▸ TASK DESCRIPTION:
Show only those lines of the entries where the string "care" is found.

▸ DATA FOR THIS TASK:
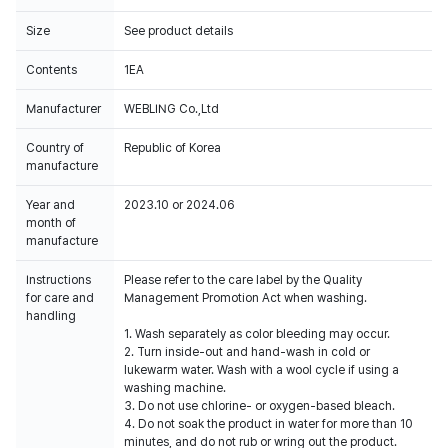
Size
See product details
Contents
1EA
Manufacturer
WEBLING Co.,Ltd
Country of
Republic of Korea
manufacture
Year and
2023.10 or 2024.06
month of
manufacture
Instructions
Please refer to the care label by the Quality
for care and
Management Promotion Act when washing.
handling
1. Wash separately as color bleeding may occur.
2. Turn inside-out and hand-wash in cold or
lukewarm water. Wash with a wool cycle if using a
washing machine.
3. Do not use chlorine- or oxygen-based bleach.
4. Do not soak the product in water for more than 10
minutes, and do not rub or wring out the product.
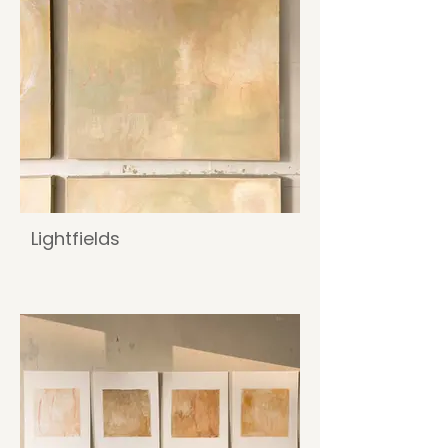
Lightfields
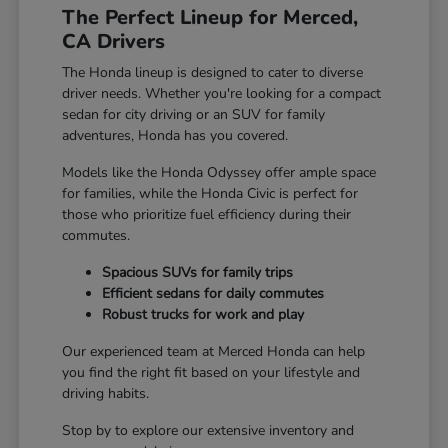
The Perfect Lineup for Merced,
CA Drivers
The Honda lineup is designed to cater to diverse
driver needs. Whether you're looking for a compact
sedan for city driving or an SUV for family
adventures, Honda has you covered.
Models like the Honda Odyssey offer ample space
for families, while the Honda Civic is perfect for
those who prioritize fuel efficiency during their
commutes.
Spacious SUVs for family trips
Efficient sedans for daily commutes
Robust trucks for work and play
Our experienced team at Merced Honda can help
you find the right fit based on your lifestyle and
driving habits.
Stop by to explore our extensive inventory and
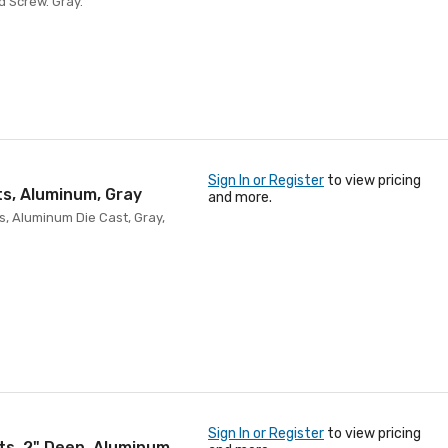
d Screw. Gray.
Sign In or Register
to view pricing
ts, Aluminum, Gray
and more.
s, Aluminum Die Cast, Gray,
Sign In or Register
to view pricing
ets, 2" Deep, Aluminum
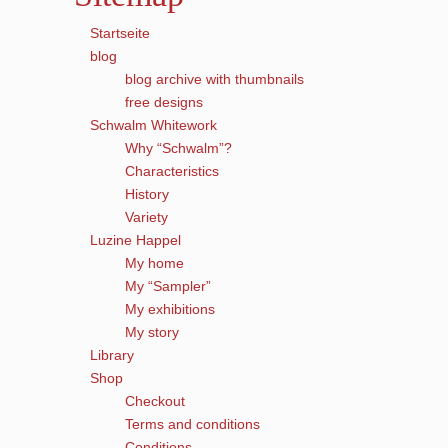
Startseite
blog
blog archive with thumbnails
free designs
Schwalm Whitework
Why “Schwalm”?
Characteristics
History
Variety
Luzine Happel
My home
My “Sampler”
My exhibitions
My story
Library
Shop
Checkout
Terms and conditions
Conditions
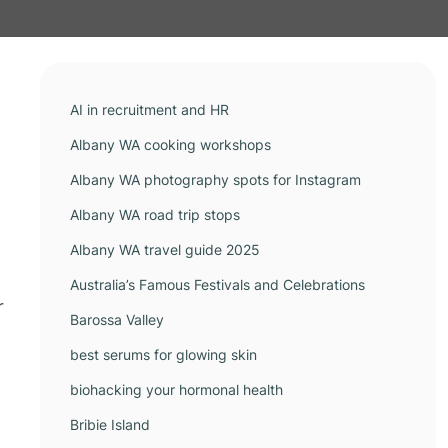
AI in recruitment and HR
Albany WA cooking workshops
Albany WA photography spots for Instagram
Albany WA road trip stops
Albany WA travel guide 2025
Australia’s Famous Festivals and Celebrations
r
Barossa Valley
best serums for glowing skin
biohacking your hormonal health
Bribie Island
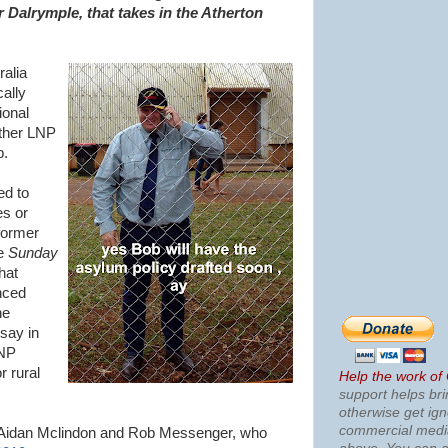
 Dalrymple, that takes in the Atherton
ralia
cally
ional
other LNP
b.
ed to
es or
former
he
Sunday
hat
nced
he
 say in
LNP
r rural
Help the work of
support helps bri
otherwise get ig
commercial med
of Aidan Mclindon and Rob Messenger, who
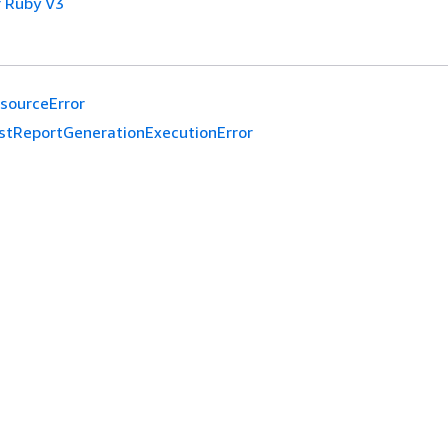
 Ruby V3
sourceError
stReportGenerationExecutionError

▸ ANSWER TO THIS PROBLEM:
Please refer to the care label by the Quality
for care and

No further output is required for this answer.